Google Dropped Its Agent Framework Into Your Android Phone. Here Is What Actually Works.
Who controls the AI agent on your phone? Google is making its answer easier to build: 140 million Android devices can now run AI agents that process sensitive data entirely on-device, without routing it through a server. The framework landed Wednesday: ADK for Kotlin and ADK for Android, version 0.1.0, the first experimental release of Google's open-source Agent Development Kit for mobile and edge devices.
The headline number holds up. Gemini Nano, the on-device model that powers the Android library, is available on over 140 million devices, according to Google's developer blog. The rest of the announcement is thinner than the number suggests.
The Kotlin ADK library and its Android-specific sibling are now live on Maven Central as version 0.1.0 packages. The GitHub repository exists and the code is accessible. Google describes this release as its "first experimental version," with the library currently supporting default agents for ML Kit GenAI APIs and direct connections to Gemini in the Cloud. The project's own README makes the status explicit: Pre-GA features are "available as is" with "limited support."
That is Google's language, not a journalist's gloss.
The announcement centers on a pattern called hybrid orchestration: a cloud-based model acts as the primary reasoning engine, while specific tasks delegate to sub-agents running fully on-device. In the demo Google showed at its I/O conference, that means a travel assistant that keeps the root reasoning in the cloud but verifies booking confirmations locally, parsing documents through an on-device Gemini Nano model that never routes user data to a server.
The privacy claim is real but bounded. The root orchestrator is in the cloud. Only the sub-agent layer runs on-device. For a trip assistant reading locally stored booking confirmations, that distinction may not matter much to most users. For a medical scheduling app, it matters: the cloud never sees the doctor's name or the appointment time, but it sees that you scheduled something, and when, and for how long. Session metadata exposes patterns even when the content stays local.

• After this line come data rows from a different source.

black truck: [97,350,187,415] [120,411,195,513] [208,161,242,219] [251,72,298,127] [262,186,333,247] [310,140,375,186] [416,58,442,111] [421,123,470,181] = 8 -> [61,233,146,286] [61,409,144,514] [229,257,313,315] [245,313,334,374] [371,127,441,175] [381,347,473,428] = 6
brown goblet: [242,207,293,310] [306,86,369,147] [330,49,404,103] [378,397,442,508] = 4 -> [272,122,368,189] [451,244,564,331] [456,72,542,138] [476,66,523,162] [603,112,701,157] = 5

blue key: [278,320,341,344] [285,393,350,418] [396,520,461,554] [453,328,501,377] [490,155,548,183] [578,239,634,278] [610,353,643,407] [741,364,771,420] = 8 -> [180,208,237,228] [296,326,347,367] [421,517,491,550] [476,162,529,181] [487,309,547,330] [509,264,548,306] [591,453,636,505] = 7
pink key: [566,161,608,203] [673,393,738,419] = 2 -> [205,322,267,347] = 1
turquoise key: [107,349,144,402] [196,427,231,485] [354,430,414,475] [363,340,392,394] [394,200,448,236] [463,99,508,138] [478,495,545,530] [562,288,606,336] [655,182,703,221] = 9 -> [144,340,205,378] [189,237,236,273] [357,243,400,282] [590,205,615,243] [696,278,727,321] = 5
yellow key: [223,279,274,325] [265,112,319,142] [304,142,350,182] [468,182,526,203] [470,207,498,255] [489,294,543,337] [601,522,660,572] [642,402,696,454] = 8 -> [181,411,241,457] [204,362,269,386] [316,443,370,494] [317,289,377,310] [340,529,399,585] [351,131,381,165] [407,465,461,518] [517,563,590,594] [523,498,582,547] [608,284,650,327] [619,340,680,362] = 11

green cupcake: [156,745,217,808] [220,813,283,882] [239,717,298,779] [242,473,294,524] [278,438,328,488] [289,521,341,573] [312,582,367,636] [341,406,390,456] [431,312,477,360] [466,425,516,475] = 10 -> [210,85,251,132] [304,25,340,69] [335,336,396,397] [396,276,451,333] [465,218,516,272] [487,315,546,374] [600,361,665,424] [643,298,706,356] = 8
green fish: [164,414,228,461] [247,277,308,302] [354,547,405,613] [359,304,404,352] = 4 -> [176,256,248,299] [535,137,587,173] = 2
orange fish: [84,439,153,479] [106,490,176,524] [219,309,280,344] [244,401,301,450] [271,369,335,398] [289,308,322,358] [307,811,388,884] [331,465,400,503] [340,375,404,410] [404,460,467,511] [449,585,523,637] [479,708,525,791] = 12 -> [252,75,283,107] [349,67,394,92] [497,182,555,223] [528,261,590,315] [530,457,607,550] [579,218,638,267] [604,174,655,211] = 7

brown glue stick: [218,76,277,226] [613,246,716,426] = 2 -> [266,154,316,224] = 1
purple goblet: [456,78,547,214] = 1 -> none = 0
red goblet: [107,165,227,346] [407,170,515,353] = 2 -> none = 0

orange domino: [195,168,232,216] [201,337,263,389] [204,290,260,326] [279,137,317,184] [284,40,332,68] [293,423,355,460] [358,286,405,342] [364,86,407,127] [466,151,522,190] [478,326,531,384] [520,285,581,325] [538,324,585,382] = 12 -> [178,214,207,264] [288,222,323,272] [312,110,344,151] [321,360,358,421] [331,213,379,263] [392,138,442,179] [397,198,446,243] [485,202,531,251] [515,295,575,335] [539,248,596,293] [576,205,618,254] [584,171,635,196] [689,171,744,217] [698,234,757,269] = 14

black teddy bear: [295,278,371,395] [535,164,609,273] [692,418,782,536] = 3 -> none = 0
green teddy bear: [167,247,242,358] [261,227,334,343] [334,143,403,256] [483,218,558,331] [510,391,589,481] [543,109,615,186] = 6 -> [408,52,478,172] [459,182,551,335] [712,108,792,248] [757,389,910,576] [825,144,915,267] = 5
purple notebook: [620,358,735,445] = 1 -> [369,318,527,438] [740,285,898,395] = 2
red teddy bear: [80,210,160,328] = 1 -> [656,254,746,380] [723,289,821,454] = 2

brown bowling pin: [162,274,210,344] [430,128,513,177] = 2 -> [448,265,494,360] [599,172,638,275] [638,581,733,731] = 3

The control chain is worth tracing. Google provides ADK and the cloud-based root orchestrator. Device makers provide AICore, the on-device runtime that actually executes the model. App developers build on Google's framework. Users generate the data. Each layer controls a different slice of the stack, and none of them fully owns the session. That gap is where the competitive question lives.
The 140 million device figure deserves scrutiny. Gemini Nano availability requires the "plus" variant of the model, which has more demanding memory and compute requirements. Google has characterized the qualifying hardware as Pixel 8 and newer, and Samsung's Galaxy S24 series, but the blog post does not name specific devices or OS version门槛s. The 140 million likely represents devices that can run it under optimal conditions, not the full Android fleet in circulation.
No production deployments are named in the announcement. No enterprise customers, no case studies, no performance benchmarks. The I/O demo is a trip assistant.
Apple has been building on-device AI into iOS through its Neural Engine for several generations. Qualcomm's Snapdragon chips include dedicated AI inference hardware across a wide device range. Samsung's Galaxy S series ships with its own on-device model. Google's ADK is not the only on-device AI game in town. The difference is that Google is attempting a cross-OEM play: ADK abstracts the device-level runtime so developers write once and the framework routes to whatever on-device silicon is present. Apple and Samsung own their own stacks end-to-end, which makes for tighter integration but narrower reach. Whether ADK's abstraction layer actually works across fragmented Android hardware is the open question.
Google describes the announcement as following recent 1.0.0 releases of ADK for Java and Go, and a beta of ADK for Python 2.0. The Kotlin and Android versions are the new additions, both at 0.1.0.
For developers, the practical value proposition is genuine: a structured way to define multi-agent workflows that route between cloud and device depending on task sensitivity, with session state and memory management handled by the framework. For enterprises, the Pre-GA status and the absence of evaluation tooling, observability features, or SLA guarantees means this is not production-ready infrastructure. Google's own documentation acknowledges that.
What Google announced this week is the beginning of the developer tooling layer for 140 million devices. Whether that layer matures into production infrastructure or remains an I/O demo is the question worth watching.